Strona 1 z 1

Moje dolegliwości

: 1 listopada 2024, o 23:11
autor: Antek77
Witam wszystkich, jestem tutaj nowy ;thx
Przychodzę tutaj z prośbą o pomoc, mianowicie podejrzewam że mam derealizację.
Wszystko zaczęło się w poprzednim tygodniu, wówczas popełniłem jeden z największych błędów swojego życia (tak uważam po czasie) - zapaliłem vape pena (jednorazówkę) z thc albo cholera wie czym jeszcze.
Paliłem to w poniedziałek, środę i czwartek.
Najwięcej bo około 15 buchów wziąłem w środę, w czwartek chyba tylko 3.
Stwierdziłem że ten stan nie jest dla mnie, męczył mnie.
W czwartek ta "faza" trwała dość długo bo około 5/6 godzin i nie schodziła co mnie trochę zestresowało, ale ostatecznie zeszła.
Niestety jeszcze tego samego dnia wieczorem poczucie odrealnienia wróciło i utrzymuje się do teraz z różnym natężeniem.
Pierwsze 2-3 dni (zeszły weekend) były najgorsze, czułem się jak w śnie, zjarany momentami miałem nawet wrażenie że pijany.
Do tego pełno lęków i schiz że to zostanie ze mną na zawsze, dwie pierwsze noce spałem chyba z 2-3 godziny.

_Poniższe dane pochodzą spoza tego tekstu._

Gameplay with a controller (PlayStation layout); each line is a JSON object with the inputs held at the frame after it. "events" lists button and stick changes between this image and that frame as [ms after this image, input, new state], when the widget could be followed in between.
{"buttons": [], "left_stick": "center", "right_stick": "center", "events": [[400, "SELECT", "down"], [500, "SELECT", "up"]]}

Kolejne dni jest już lepiej, choć miałem wrażenie że przedwczoraj też udzieliło się to trochę mocniej.

Teraz może opiszę efekty tego stanu.
Po pierwsze to uczucie odrealnienia trochę jak we śnie, na początku jeszcze do tego dochodziło uczucie zjarania i bycia pod wpływem alkoholu.
Po drugie kręci mi się w głowie (chociaż to bardziej na samym początku), efekt slowmotion w oczach (mam wrażenie że szybciej ruszam głową niż nadąrza za tym obraz z moich oczu), być może trochę mniejszy czas reakcji, trudność z koncentracją (obecnie już mniejsza) oraz słabiej czuję dotyk.

Na internecie czytałem że po prostu trzeba do tego przywyknąć, najlepiej przestać o tym rozmyślać i kiedyś samo przejdzie, też mam wrażenie że jest lepiej więc jestem dobrej myśli.
Jednakże jestem chętny na wasze rady, narazie wykluczyłbym możliwość jakiegoś leczenia lekami czy innymi specyfikami ponieważ nie jestem pełnoletni i nie chce robić sobie kłopotów . Jest to już dla mnie na tym etapie lekcja życia.

Re: Moje dolegliwości

: 5 listopada 2024, o 11:12
autor: kigam22
Jedyne co mogę napisać z mojego doświadczenia to że miałem epizod leczniczy THC ale była to medyczna na receptę przepisana przez lekarza w odpowiedniej dawce i stężeniu. I nie miałem żadnych takich faz jak opisujesz. Widać coś felernego zapaliłeś. Przeszło ci już czy dalej trzyma?

Re: Moje dolegliwości

: 5 listopada 2024, o 15:34
autor: Antek77
teraz to już trochę mniej, jak się zestresuje to bardziej wraca, podobno to trzeba przeczekać i normalnie życ

Re: Moje dolegliwości

: 6 listopada 2024, o 10:04
autor: kigam22
Jeżeli będą ci się utrzymywać objawy nie zwlekaj i poproś rodziców/dorosłych o pomoc. Powiedź że zapaliłeś jakieś G*wno i co się dzieje. Z tym trzeba reagować od razu żeby nie przerodziło się w coś gorszego. Ja poprosiłem o pomoc dopiero w wieku 22 lat po 1,5 roku walki z samym sobą, później olałem leczenie trochę i przez kolejnych 8 lat się męczyłem. Dopiero od pół roku wziąłem się za swoje problemy. Pamiętaj im wcześniej tym lepiej. Każdy popełnia błąd, ważne aby brać odpowiedzialność za swoje czyny.